## DIRECTIONS FOR THIS TASK
An exact restatement of all the data is required, with the pictures left out.

## GIVEN DATA

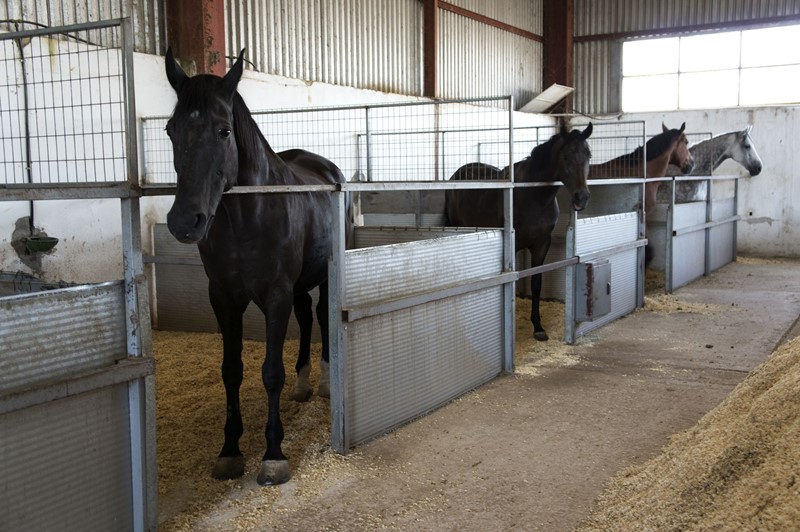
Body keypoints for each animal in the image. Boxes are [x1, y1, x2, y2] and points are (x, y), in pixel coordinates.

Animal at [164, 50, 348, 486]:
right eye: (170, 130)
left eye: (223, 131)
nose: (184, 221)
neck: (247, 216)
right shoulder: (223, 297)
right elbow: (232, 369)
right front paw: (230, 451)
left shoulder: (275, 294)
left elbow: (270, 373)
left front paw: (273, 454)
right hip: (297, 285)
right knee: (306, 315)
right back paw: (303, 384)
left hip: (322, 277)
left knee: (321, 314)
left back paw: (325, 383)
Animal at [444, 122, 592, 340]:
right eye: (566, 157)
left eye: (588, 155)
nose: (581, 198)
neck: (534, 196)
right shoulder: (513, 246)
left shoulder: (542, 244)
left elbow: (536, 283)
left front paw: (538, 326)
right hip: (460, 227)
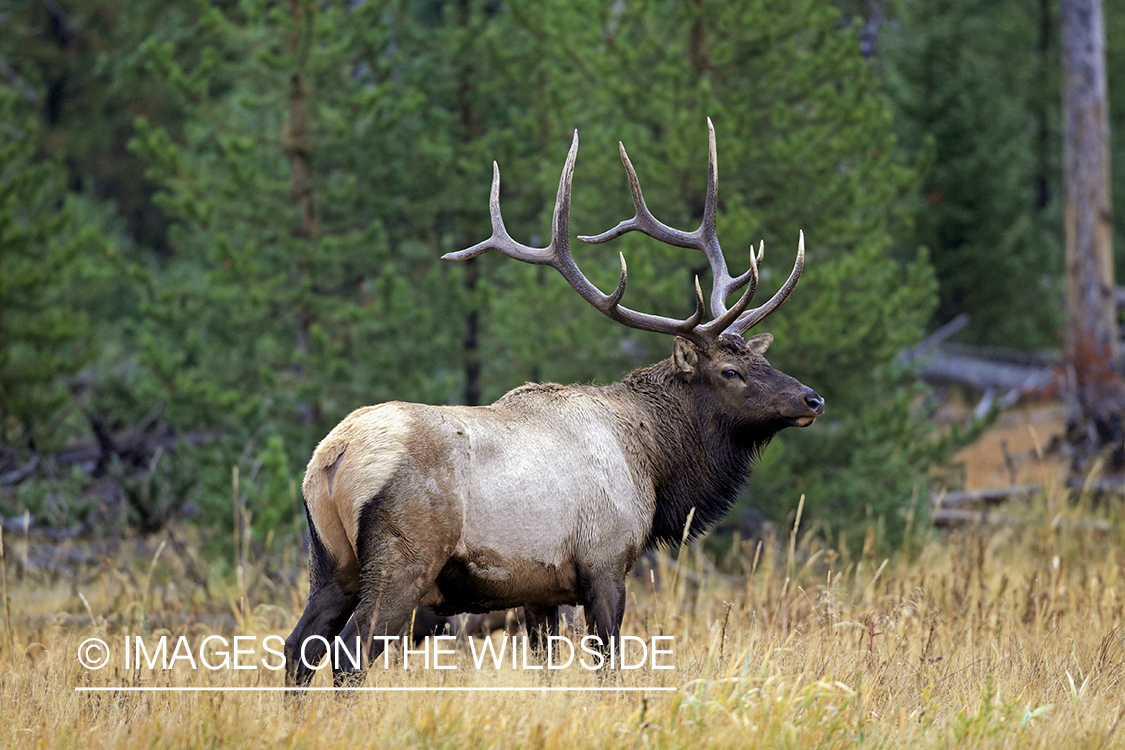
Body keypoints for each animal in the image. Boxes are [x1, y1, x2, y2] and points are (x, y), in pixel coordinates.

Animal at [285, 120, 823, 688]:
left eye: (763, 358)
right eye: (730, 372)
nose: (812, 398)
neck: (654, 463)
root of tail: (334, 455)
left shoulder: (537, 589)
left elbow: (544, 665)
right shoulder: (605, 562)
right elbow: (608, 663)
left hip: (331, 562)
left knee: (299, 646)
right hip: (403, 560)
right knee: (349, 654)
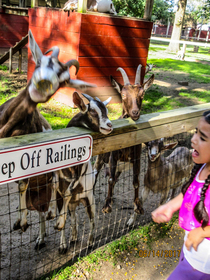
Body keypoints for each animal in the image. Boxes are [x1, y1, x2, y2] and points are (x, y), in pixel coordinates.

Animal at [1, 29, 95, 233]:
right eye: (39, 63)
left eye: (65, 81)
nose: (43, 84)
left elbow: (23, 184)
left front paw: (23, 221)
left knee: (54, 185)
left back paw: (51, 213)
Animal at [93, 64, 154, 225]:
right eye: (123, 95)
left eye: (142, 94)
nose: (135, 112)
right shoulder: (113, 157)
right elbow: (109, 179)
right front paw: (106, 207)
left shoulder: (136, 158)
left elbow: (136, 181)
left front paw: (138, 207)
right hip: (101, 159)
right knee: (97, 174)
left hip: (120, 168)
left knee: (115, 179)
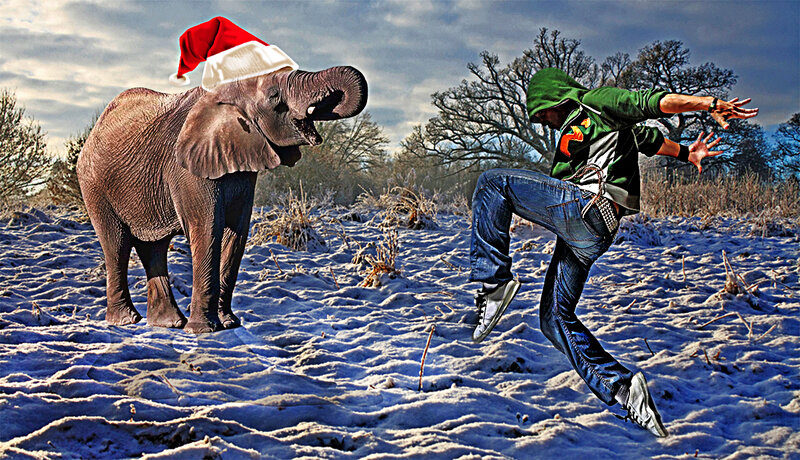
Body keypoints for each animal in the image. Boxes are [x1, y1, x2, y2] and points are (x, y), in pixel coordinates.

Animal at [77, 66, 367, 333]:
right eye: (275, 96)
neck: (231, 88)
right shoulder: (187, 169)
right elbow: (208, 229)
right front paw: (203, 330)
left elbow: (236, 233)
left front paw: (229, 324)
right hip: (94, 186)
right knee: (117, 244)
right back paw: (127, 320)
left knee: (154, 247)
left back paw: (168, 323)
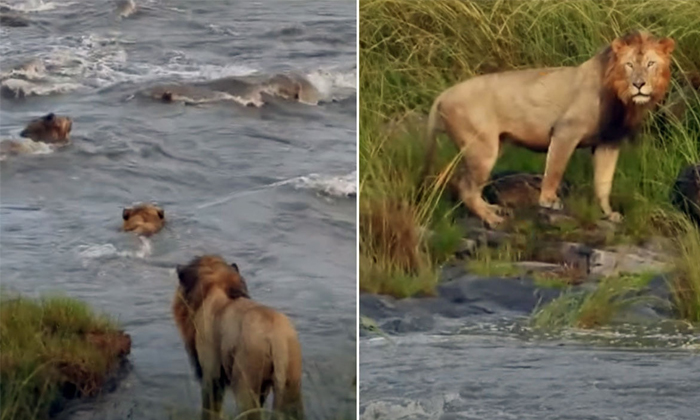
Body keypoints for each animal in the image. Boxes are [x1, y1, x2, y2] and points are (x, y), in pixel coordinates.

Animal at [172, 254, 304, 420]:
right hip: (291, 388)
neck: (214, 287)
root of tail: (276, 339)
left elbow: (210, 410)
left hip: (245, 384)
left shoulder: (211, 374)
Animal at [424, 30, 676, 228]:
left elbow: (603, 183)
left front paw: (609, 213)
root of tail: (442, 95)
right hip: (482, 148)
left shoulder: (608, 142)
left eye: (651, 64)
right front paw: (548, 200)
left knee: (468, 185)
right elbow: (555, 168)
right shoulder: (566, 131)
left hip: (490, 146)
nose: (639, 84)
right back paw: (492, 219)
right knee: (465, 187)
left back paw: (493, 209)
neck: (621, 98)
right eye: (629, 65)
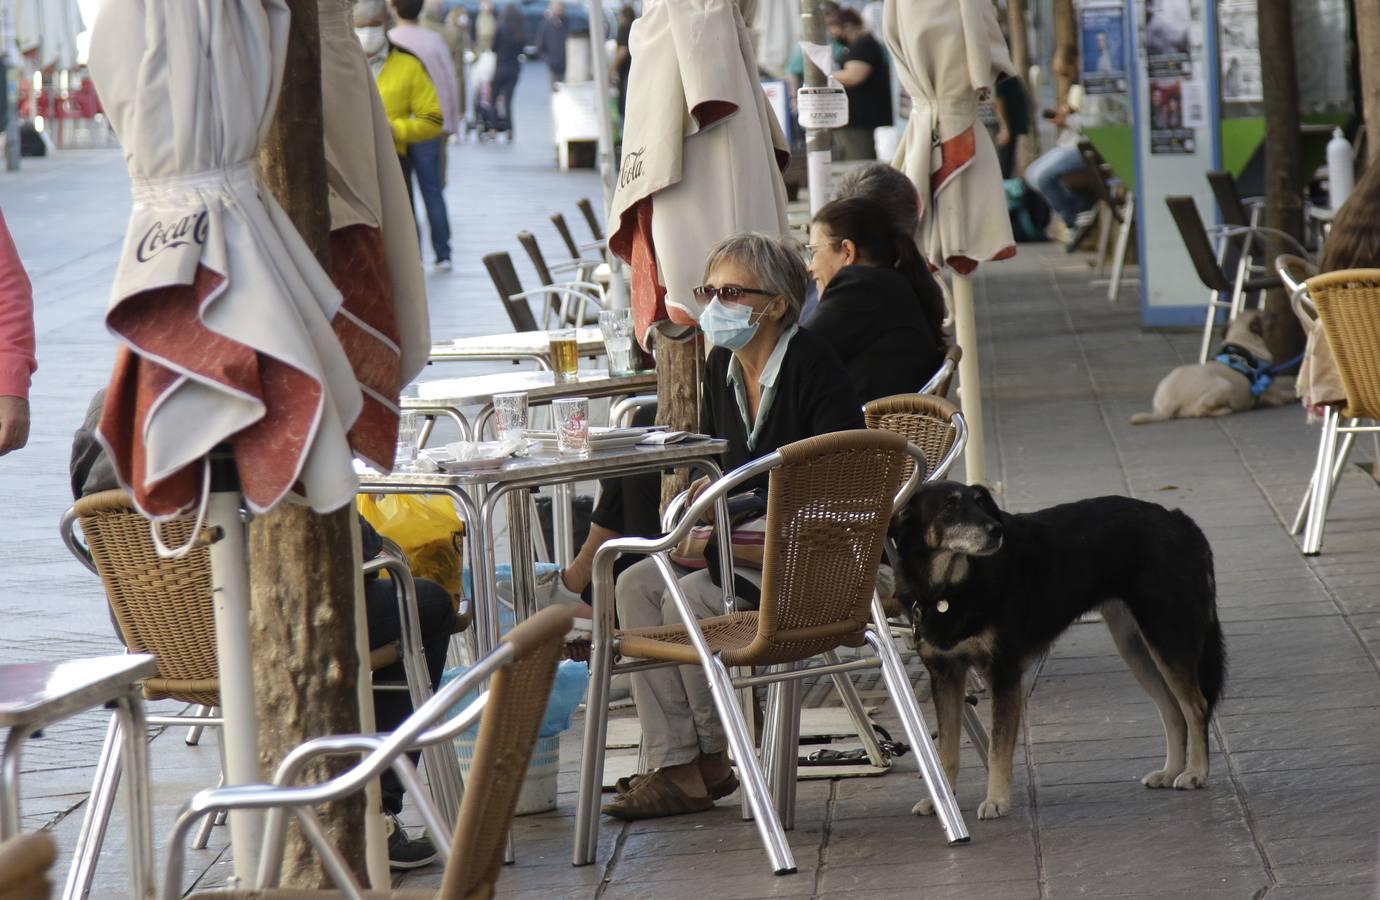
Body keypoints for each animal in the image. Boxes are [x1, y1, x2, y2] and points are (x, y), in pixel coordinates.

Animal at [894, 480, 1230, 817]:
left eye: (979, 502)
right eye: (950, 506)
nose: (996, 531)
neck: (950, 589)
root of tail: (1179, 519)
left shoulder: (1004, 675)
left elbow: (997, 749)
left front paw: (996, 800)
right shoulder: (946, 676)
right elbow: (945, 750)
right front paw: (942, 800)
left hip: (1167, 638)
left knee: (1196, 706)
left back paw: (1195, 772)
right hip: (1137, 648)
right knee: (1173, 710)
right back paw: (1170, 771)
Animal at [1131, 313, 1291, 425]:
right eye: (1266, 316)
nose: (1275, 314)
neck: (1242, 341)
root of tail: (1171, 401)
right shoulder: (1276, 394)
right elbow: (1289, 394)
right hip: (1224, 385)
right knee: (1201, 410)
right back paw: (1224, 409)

## EXERCISE RESPONSE
Body keypoints for each animal in the image. Boxes are [x1, y1, x2, y2] and points are (x, y), in pixel coordinates.

Animal at [164, 50, 348, 486]:
right eye: (170, 130)
left eye: (223, 131)
nose: (184, 221)
neck: (247, 216)
right shoulder: (223, 297)
right elbow: (232, 369)
right front paw: (230, 451)
left shoulder: (275, 294)
left elbow: (270, 373)
left front paw: (273, 454)
right hip: (297, 285)
right knee: (306, 315)
right back paw: (303, 384)
left hip: (322, 277)
left knee: (321, 314)
left back paw: (325, 383)
Animal at [444, 122, 592, 340]:
right eye: (566, 157)
left eye: (588, 155)
nose: (581, 198)
neck: (534, 196)
right shoulder: (513, 246)
left shoulder: (542, 244)
left elbow: (536, 283)
left front paw: (538, 326)
right hip: (460, 227)
Body keypoints for each animal in the image. Boxes are [x1, y1, x2, y2] and points are (x, y), in pixel coordinates.

Animal at [285, 120, 823, 688]:
left eye: (763, 358)
right eye: (730, 372)
nose: (812, 398)
neck: (654, 463)
root of tail: (334, 455)
left shoulder: (537, 589)
left elbow: (544, 665)
right shoulder: (605, 562)
right elbow: (608, 663)
left hip: (331, 562)
left knee: (299, 646)
right hip: (403, 560)
right knee: (349, 654)
Body keypoints for each animal in the image. Boxes are [x1, y1, x2, y2] and points are (x, y), in pixel coordinates.

Animal at [1, 29, 95, 233]:
right eye: (39, 63)
left eye: (65, 81)
nose: (43, 84)
left elbow: (23, 184)
left front paw: (23, 221)
left knee: (54, 185)
left back paw: (51, 213)
Animal at [93, 64, 154, 225]:
right eye: (123, 95)
left eye: (142, 94)
nose: (135, 112)
right shoulder: (113, 157)
right elbow: (109, 179)
right front paw: (106, 207)
left shoulder: (136, 158)
left elbow: (136, 181)
left front paw: (138, 207)
right hip: (101, 159)
right knee: (97, 174)
left hip: (120, 168)
left knee: (115, 179)
Body keypoints for each animal in the image. Boxes are [x1, y1, x2, y2] and points are (x, y), in pixel coordinates.

Animal at [77, 66, 367, 333]:
right eye: (275, 96)
neck: (231, 88)
right shoulder: (187, 169)
right elbow: (208, 229)
right front paw: (203, 330)
left elbow: (236, 233)
left front paw: (229, 324)
right hip: (94, 186)
right knee: (117, 244)
right back paw: (127, 320)
left knee: (154, 247)
left back paw: (168, 323)
Body keypoints for each animal in the image. Boxes are [x1, y1, x2, y2] and points are (x, y), in pixel coordinates.

Animal at [172, 254, 304, 420]:
right hip: (291, 388)
neck: (214, 287)
root of tail: (276, 339)
left elbow: (210, 410)
left hip: (245, 384)
left shoulder: (211, 374)
Animal at [424, 30, 676, 228]:
left elbow: (603, 183)
left front paw: (609, 213)
root of tail: (442, 95)
right hip: (482, 148)
left shoulder: (608, 142)
left eye: (651, 64)
right front paw: (548, 200)
left knee: (468, 185)
right elbow: (555, 168)
right shoulder: (566, 131)
left hip: (490, 146)
nose: (639, 84)
right back paw: (492, 219)
right knee: (465, 187)
left back paw: (493, 209)
neck: (621, 98)
right eye: (629, 65)
Body keypoints for each animal in the image. Boxes are [x1, y1, x2, y2] and points are (x, y), in pixel coordinates.

Animal at [894, 480, 1230, 817]:
left eye: (979, 502)
right eye: (950, 506)
nose: (996, 531)
neck: (950, 589)
root of tail: (1179, 519)
left shoulder: (1004, 675)
left elbow: (997, 749)
left front paw: (996, 800)
right shoulder: (946, 676)
right elbow: (945, 750)
right front paw: (942, 800)
left hip: (1167, 638)
left knee: (1196, 706)
left back paw: (1195, 772)
right hip: (1137, 648)
right knee: (1173, 710)
right back paw: (1170, 771)
Animal at [1131, 313, 1291, 425]:
right eye: (1266, 316)
nose: (1275, 314)
neck: (1242, 341)
root of tail: (1171, 401)
right shoulder: (1276, 394)
right elbow: (1289, 394)
right hip: (1224, 385)
right knee: (1201, 410)
right back paw: (1224, 409)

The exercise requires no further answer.